Credit cards are surprisingly powerful. Not only do they allow you to purchase all kinds of goods and services, but they can also help you manage debt, build your credit, and pay for your next vacation. But knowing what kind of credit card is right for you can be challenging - especially when there are so many credit card options on the market.
While a card that lets you rack up travel points when you shop may sound tempting, look beyond the advertised bonuses to decide which one best suits your needs. If you're only beginning to build credit, you might want to start with a more basic card before diving into the world of travel points and their accompanying card fees. Let's take a closer look at what kind of credit card user you are and how to best maximize your cards' usefulness.
Are You Carrying a Balance?
If you're trying to build credit or use new cards to manage existing debt, a zero percent interest credit card may be the right choice for you:
- Zero Percent Interest Credit Card: If you're looking to lower your monthly payments, many lenders will offer cards with a zero percent interest introductory promotion. For the first 12 or 15 months, you may not have to pay any interest on purchases or balance transfers. The latter is what you want to pay attention to if you're looking for a way to better manage your debt. By transferring an existing credit card balance to your new zero interest account, you get a break from the burden of monthly interest. But remember that once the promotional period expires, interest will kick in on that account, too. Make sure to read the fine print on what that interest rate will be, and use that buffer period to either pay off the debt or come up with a long-term strategy for coping with it.
Are You Paying Your Credit Card in Full?
If you pay your balance in full most months, you may benefit from a rewards-earning account. Take a look at some of your spending habits and then consider finding a card that will reward where you spend the most. Here are a couple of options depending on whether you're spending more on travel, groceries, or general spending.
- Travel Reward Cards: Travel reward cards can provide great benefits for people who jet around the country several times a year.
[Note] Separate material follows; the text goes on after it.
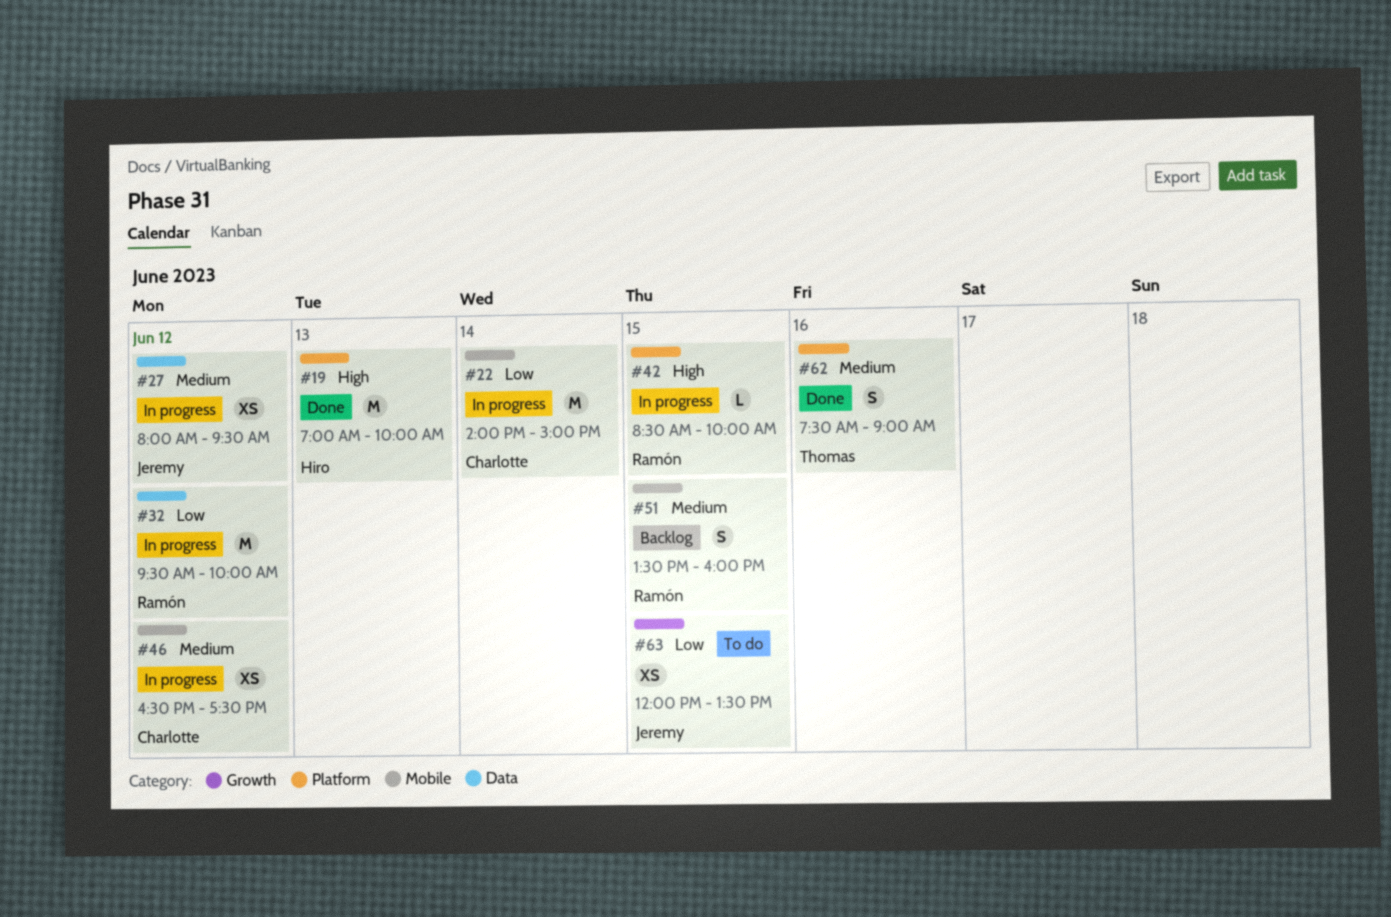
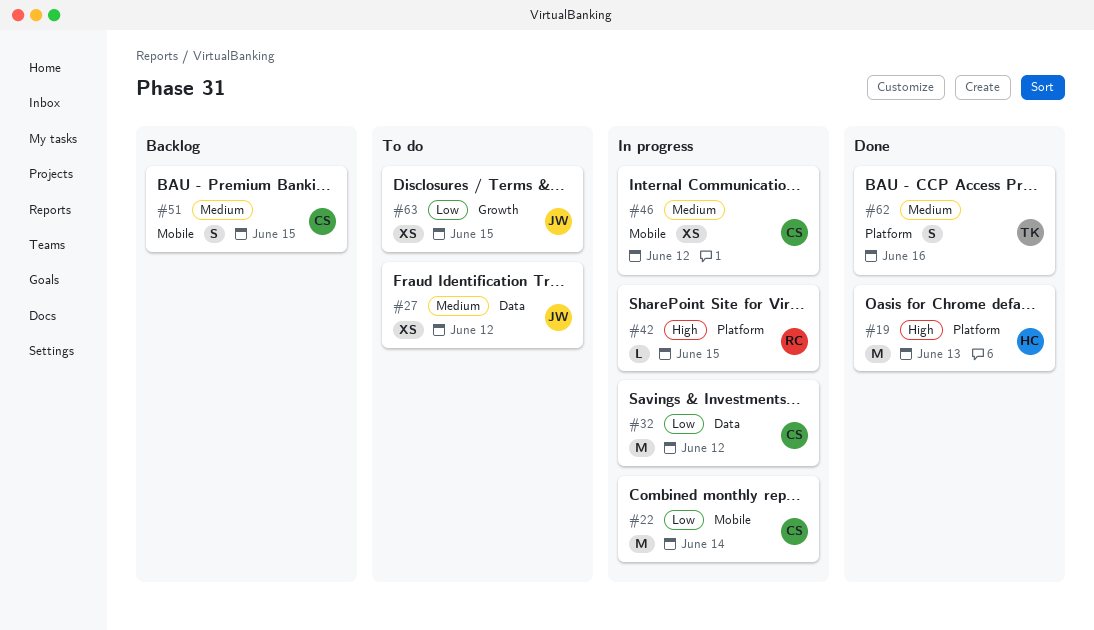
#27, status: In progress -> To do
#32, owner: Ramón -> Charlotte
#51, owner: Ramón -> Charlotte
Oftentimes, you'll earn double miles when you purchase flights and services through the airline affiliated with the card, allowing you to earn rewards that much faster. Before applying for a card, however, you'll want to decide which types of rewards are most valuable to you. Be sure to read through all of the associated benefits as well. Some cards come with additional perks, such as dining credits, and discounts at certain hotels and tourism properties - those details may sway your decisions. You'll also want to compare annual fees across account types.
- Grocery and Gas Station Credit Cards: If you're a frequent grocery buyer or have a long driving commute, you may be able to earn cash back rewards while loading up on provisions and gas. In many cases, traditional lenders provide far more favorable rates and rewards than you would find through the stores themselves. Some cards offer as much as 6 percent cash back on grocery purchases and 3 percent on gas. As with the travel reward cards, some accounts include extra perks such as cash bonuses for spending a certain amount within a particular period. You may also find that rewards cards include zero interest promotional periods - allowing you to combine debt management with travel and cash back benefits. Other cards allow you to earn 5 percent cash back at restaurants and wholesale clubs.
Keep in mind that if your spending is more on the general side, you may want to look into a cash back card. These cards typically assign points for every dollar spent or paid off on your card that you can then use to redeem for credit. You can then use that credit to help pay off your cards or finance future purchases.
How to Use Your Credit Cards Wisely
Credit cards can be incredibly helpful for achieving any number of financial goals. But if you're not careful, they can have the opposite effect. As a rule, it's best not to charge more than you could afford in cash. Whether you're using a secured credit card or airline miles card, ask yourself whether you'll be able to pay your bill in full when it arrives. If the answer is "no," reconsider the purchase.
Resist the urge to open several new accounts at once, no matter how enticing the rewards are. Opening too many accounts at once can negatively impact your credit score. You can achieve good credit hygiene by understanding your goals and habits. Knowing which credit card is right for you becomes much easier once you know yourself.